##### Provided data #####
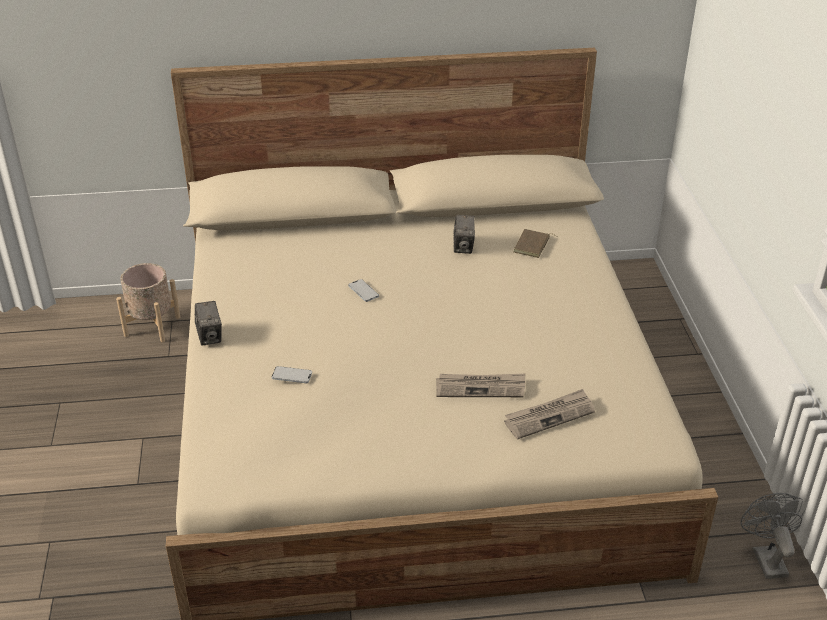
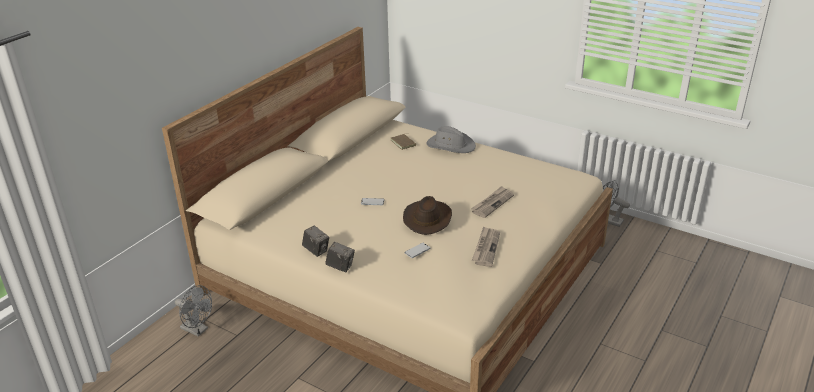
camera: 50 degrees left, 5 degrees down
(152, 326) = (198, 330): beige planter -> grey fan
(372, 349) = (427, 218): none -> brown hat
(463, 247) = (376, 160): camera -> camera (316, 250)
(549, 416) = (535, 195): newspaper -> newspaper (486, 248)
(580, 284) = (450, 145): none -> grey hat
#####
##### Provided data #####
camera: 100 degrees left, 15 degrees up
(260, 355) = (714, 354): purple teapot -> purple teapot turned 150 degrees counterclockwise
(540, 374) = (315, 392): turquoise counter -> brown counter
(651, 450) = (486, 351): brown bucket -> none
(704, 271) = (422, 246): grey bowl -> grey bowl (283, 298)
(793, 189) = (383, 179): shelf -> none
#####
## Try it
Please, from the material above, copy only the lines from the line with "(260, 355) = (714, 354): purple" up to and including the line with "(793, 189) = (383, 179): shelf -> none", exactly as written.

## Expected output
(260, 355) = (714, 354): purple teapot -> purple teapot turned 150 degrees counterclockwise
(540, 374) = (315, 392): turquoise counter -> brown counter
(651, 450) = (486, 351): brown bucket -> none
(704, 271) = (422, 246): grey bowl -> grey bowl (283, 298)
(793, 189) = (383, 179): shelf -> none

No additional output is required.